Brother of Korea ferry disaster fugitive arrested

South Korean police yesterday arrested a younger brother of the country’s most wanted man, a businessman linked to a ferry disaster in which hundreds of school children drowned, as authorities cast a wide net for the fugitive’s family.

Brother of Korea ferry disaster fugitive arrested

Yoo Byung-ho was arrested on suspicion of embezzlement, a prosecution official said.

Prosecutors and police are seeking Yoo Byung-un, 73, who has eluded one of the country’s biggest manhunts for more than a month. They have arrested his wife, younger sister and her husband, a former ambassador to the Czech Republic.

His younger sister and her husband, arrested on suspicion of helping Yoo evade arrest, were allowed to go home on Saturday.

Yoo Byung-un is wanted on charges of embezzlement, negligence and tax evasion stemming from a web of business holdings centered on I-One-I, an investment vehicle owned by his sons that ran the shipping company, Chonghaejin Marine.

Chonghaejin owned the Sewol, which sank off the southwest coast on April 16 killing more than 300 people, many of them school children, on a routine journey from Incheon on the mainland to the southern holiday island of Jeju.

The sinking of the Sewol was a disaster that prompted a national outpouring of grief and anger, especially after some crew were caught on video abandoning ship while the children, following instructions, stayed in their cabins.

Yoo’s elder brother, Yoo Byung-il, has been arrested on charges of embezzlement and violation of real estate laws.

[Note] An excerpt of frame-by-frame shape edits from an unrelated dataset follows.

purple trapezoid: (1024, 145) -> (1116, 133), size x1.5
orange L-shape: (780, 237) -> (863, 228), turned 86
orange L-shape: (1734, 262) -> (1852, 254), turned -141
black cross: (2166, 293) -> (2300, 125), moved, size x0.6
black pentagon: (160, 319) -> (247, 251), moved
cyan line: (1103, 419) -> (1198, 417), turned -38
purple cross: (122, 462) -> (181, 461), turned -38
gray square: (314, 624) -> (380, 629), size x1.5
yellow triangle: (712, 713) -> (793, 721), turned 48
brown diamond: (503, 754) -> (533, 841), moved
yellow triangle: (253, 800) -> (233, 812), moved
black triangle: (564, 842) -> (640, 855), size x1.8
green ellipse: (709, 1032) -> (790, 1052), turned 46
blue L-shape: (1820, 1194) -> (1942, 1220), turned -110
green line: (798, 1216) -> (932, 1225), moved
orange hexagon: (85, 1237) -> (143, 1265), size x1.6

His daughter, Yoo Som-na, has been held in France after Interpol called for her arrest “for fraud and embezzlement”.

Police and prosecutors twice raided the compound of a religious sect Yoo Byung-un co-founded, using earth movers to search for tunnels, but to no avail.

Authorities have offered a half-million-dollar reward information leading to Yoo’s arrest. Lawyers for the 15 surviving crew of the Sewol, who face charges ranging from homicide to negligence, argue it was up to the Coast Guard to rescue the passengers, not them.